For this exercise, the lines from the one with "principal, llegó a" through the final line of the data below are to be transcribed exactly, and pictures are to be skipped.

----------------

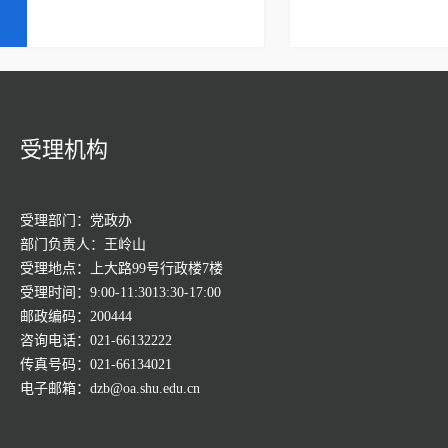
受理机构
受理部门：党政办
部门负责人：王岭山
受理地点：上大路99号行政楼7楼
受理时间：9:00-11:3013:30-17:00
邮政编码：200444
咨询电话：021-66132222
传真号码：021-66134021
电子邮箱：dzb@oa.shu.edu.cn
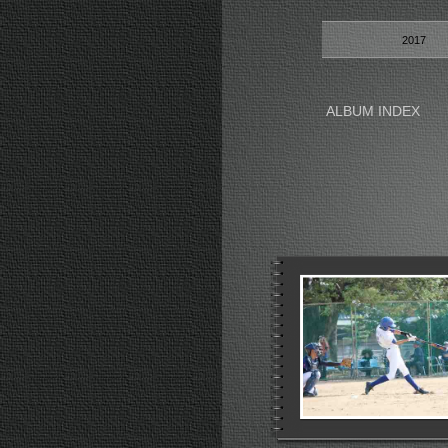
2017
ALBUM INDEX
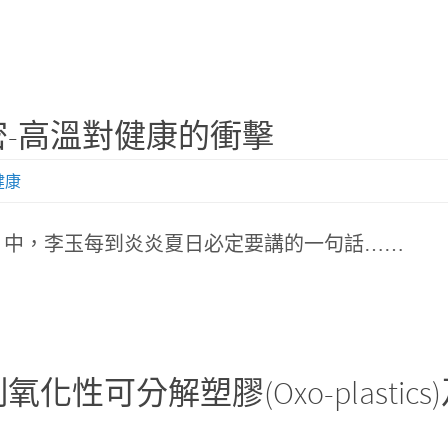
-高溫對健康的衝擊
健康
》中，李玉每到炎炎夏日必定要講的一句話……
解塑膠(Oxo-plastics)及塑膠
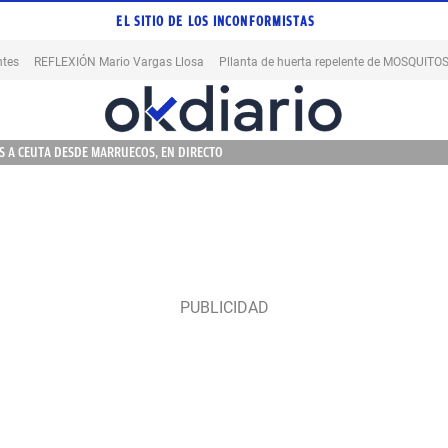
EL SITIO DE LOS INCONFORMISTAS
ntes
REFLEXIÓN Mario Vargas Llosa
Pllanta de huerta repelente de MOSQUITO
 A CEUTA DESDE MARRUECOS, EN DIRECTO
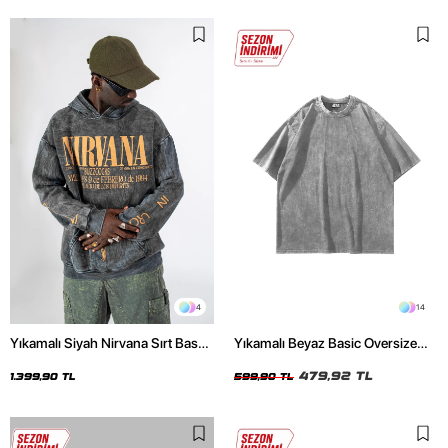
4
14
Yıkamalı Siyah Nirvana Sırt Baskılı
Yıkamalı Beyaz Basic Oversize
Unisex Oversize Hoodie
Unisex Tshirt
479,92 TL
1.399,90 TL
599,90 TL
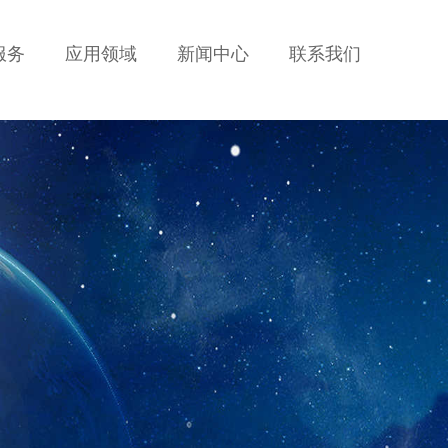
服务
应用领域
新闻中心
联系我们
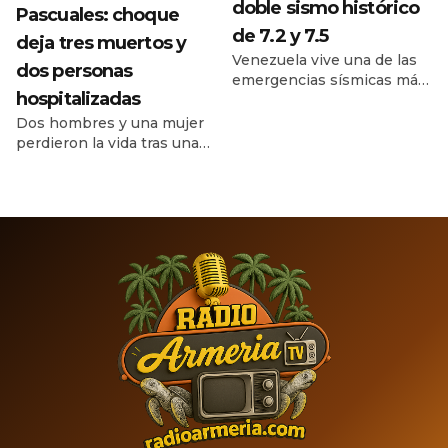
doble sismo histórico
Pascuales: choque
de 7.2 y 7.5
deja tres muertos y
Venezuela vive una de las
dos personas
emergencias sísmicas más
hospitalizadas
graves de su historia
reciente, luego de que dos
Dos hombres y una mujer
fuertes terremotos
perdieron la vida tras una
sacudieran el norte del país
colisión entre un automóvil
con apenas 39 segundos
y una motocicleta, cerca de
de diferencia. El primero
la curva de Moreno. Un
alcanzó una magnitud de
hombre y una mujer
7.2 y el segundo,
sobrevivieron y fueron
considerado el evento
trasladados a un hospital.
principal, llegó a 7.5,
Un grave accidente
provocando daños severos
registrado durante la noche
en edificios, fallas en
del lunes 13 de julio dejó
servicios […]
tres personas fallecidas y
dos lesionadas en […]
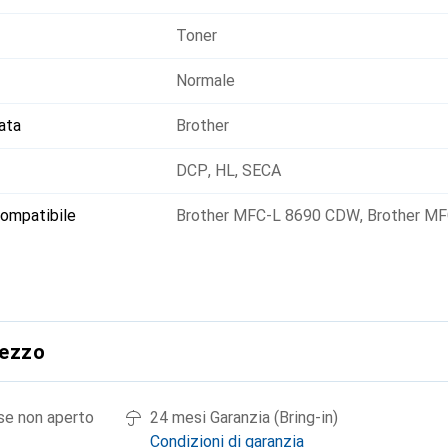
Toner
Normale
ata
Brother
DCP
,
HL
,
SECA
ompatibile
Brother MFC-L 8690 CDW
,
Brother M
rezzo
 se non aperto
24 mesi Garanzia (Bring-in)
Condizioni di garanzia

----------------

Task response —
principal, llegó a 7.5,
Un grave accidente
provocando daños severos
registrado durante la noche
en edificios, fallas en
del lunes 13 de julio dejó
servicios […]
tres personas fallecidas y
dos lesionadas en […]
Toner
Normale
ata
Brother
DCP
,
HL
,
SECA
ompatibile
Brother MFC-L 8690 CDW
,
Brother M
rezzo
 se non aperto
24 mesi Garanzia (Bring-in)
Condizioni di garanzia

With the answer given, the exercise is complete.